Wechselrichter: 1500 Watt reine Sinuswelle
Mein erster Wechselrichter von AEG lieferte 1200 Watt und hatte nur eine modififzierte Sinuswelle. Damit lief eigentlich alles. Das Problem: Sobald ich ein Gerät anschloss, das eine reine Sinuswelle erforderte, ist der Wechselrichter kaputt gegangen. Nachdem das zweite Gerät innerhalb von wenigen Monaten den Geist aufgab, diesmal aus unergründlichen Gründen, habe ich dann auch erkannt: in dem AEG-Gerät steckt wohl keine deutsche Markenqualität. Also rüber zu ebay und einen neuen Spannungswandler gekauft, mit 1500 Watt und reinem Sinus. Was mir dabei auch wichtig war: eine Fernbedienung. Die war beim AEG-Gerät schon toll, auch weil sie zusätzlich zum aktuellen Verbrauch in Watt die Batteriespannung in Volt anzeigte. Das hat mein neuer Spannungswandler nicht, hier gibt es nur ein/aus. Reicht aber auch. Diese Fernbedienung ist wichtig, wenn du den Wechselrichter im Wohnmobil an unzugänglicher Stelle verbauen möchtest. Das Gerät verbraucht selbst in ausgeschaltetem Zustand Strom. Und wenn der Strom mal knapp ist kann der Verbrauch via Fernbedienung auf NULL gefahren werden. Das kann ich abends kurz checken, und bei Bedarf direkt vom Bett aus den Wechselrichter – inklusive Kühlschrank – einfach ausschalten. Kommt aber nur bei Schlechtwetter vor.


Plus:
– Baumarkt: Edelstahlschrauben und Muttern, die nicht aufgehen können – 4x pro Modul. Denn doppelt hält besser.
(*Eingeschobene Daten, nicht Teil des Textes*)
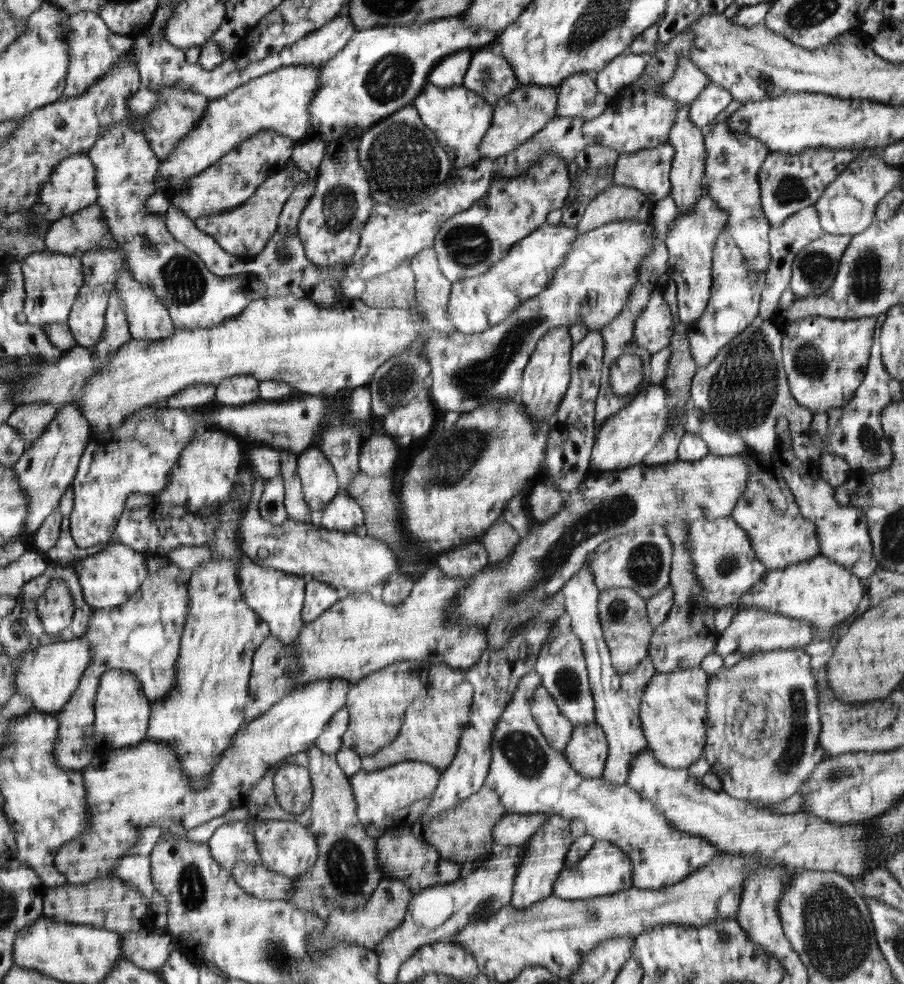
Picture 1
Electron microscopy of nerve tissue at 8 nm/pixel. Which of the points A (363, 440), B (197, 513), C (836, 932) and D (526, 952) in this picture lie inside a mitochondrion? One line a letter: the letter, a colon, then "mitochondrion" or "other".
A: other
B: other
C: mitochondrion
D: other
– Kurze, extra dicke Batteriekabel um die Batterien miteinander zu verkabeln (Plus-Plus und Minus-Minus). Außerdem passende Polklemmen. War ein kleiner Onlineshop, finde den Link aktuell nicht mehr.
– Plastikkappen um die Batteriepole etwas abzudecken (muss vermutlich nicht sein, schadet aber sicherlich auch nicht…)
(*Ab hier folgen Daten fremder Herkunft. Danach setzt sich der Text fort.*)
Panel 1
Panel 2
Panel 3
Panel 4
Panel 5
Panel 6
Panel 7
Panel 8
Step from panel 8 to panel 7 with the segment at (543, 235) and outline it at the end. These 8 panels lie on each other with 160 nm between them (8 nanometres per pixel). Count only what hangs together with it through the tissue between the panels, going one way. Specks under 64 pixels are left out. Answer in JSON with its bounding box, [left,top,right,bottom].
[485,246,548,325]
Komplettset: die vorkomponierte Wohnmobil – Solaranlage

Praktisch für Einsteiger, da inklusive aller Kabel sowie deutschsprachigem Support stellen die Angebote von Offgrid dar, zu haben auf Amazon. Komplette Solaranlagen für Wohnmobil oder auch Wohnwagen verschiedener Dimensionen: 100, 200 oder 300 Watt stehen zur Auswahl. Sie sind außerdem so konzipiert, dass sie erweiterungsfähig sind (zum Zeitpunkt der Veröffentlichung dieses Artikels, bitte nochmal checken vor Kauf). Ebenfalls zur Wahl stehen Komplettsets mit oder ohne MPPT-Laderegler, zu akzeptablem Preis. Billiger sind sie aber auch nicht als der Einzelkauf.
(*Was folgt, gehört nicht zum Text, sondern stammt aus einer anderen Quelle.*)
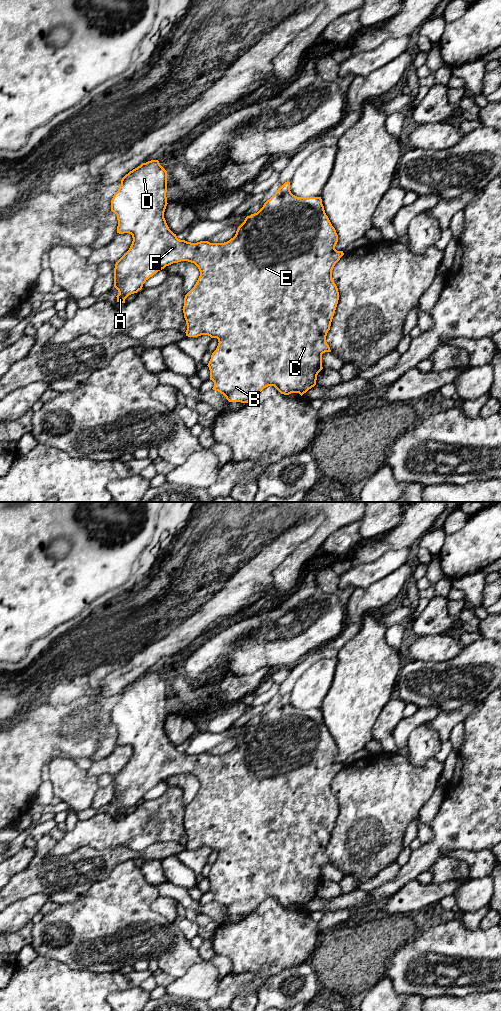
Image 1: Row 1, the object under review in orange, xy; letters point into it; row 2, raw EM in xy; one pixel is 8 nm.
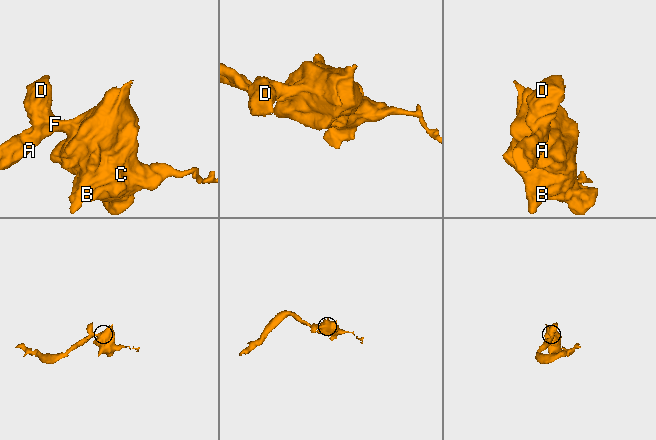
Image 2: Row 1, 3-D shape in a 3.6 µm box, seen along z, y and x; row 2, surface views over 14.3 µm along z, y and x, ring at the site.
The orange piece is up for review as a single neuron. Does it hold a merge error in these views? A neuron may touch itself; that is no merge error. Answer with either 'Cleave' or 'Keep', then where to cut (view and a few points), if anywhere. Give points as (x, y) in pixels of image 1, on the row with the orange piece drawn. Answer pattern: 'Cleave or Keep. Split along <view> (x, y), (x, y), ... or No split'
Keep. No split

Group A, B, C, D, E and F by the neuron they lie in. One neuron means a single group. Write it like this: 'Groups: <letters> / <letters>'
Groups: A B C D E F

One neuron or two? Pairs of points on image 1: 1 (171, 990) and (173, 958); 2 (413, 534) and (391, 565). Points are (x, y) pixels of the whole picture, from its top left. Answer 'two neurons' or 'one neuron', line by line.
1: two neurons
2: two neurons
Was noch hinzugerechnet werden muss ist die Solarbatterie, ggf. auch Wechselrichter. Inklusive eventueller Verkabelung / Elektroinstallation im Wohnmobil. Aber mal ehrlich: wenn du den Artikel bis hierhin durchgelesen hast, dann kannst du dir auch dein eigenes System zusammenstellen!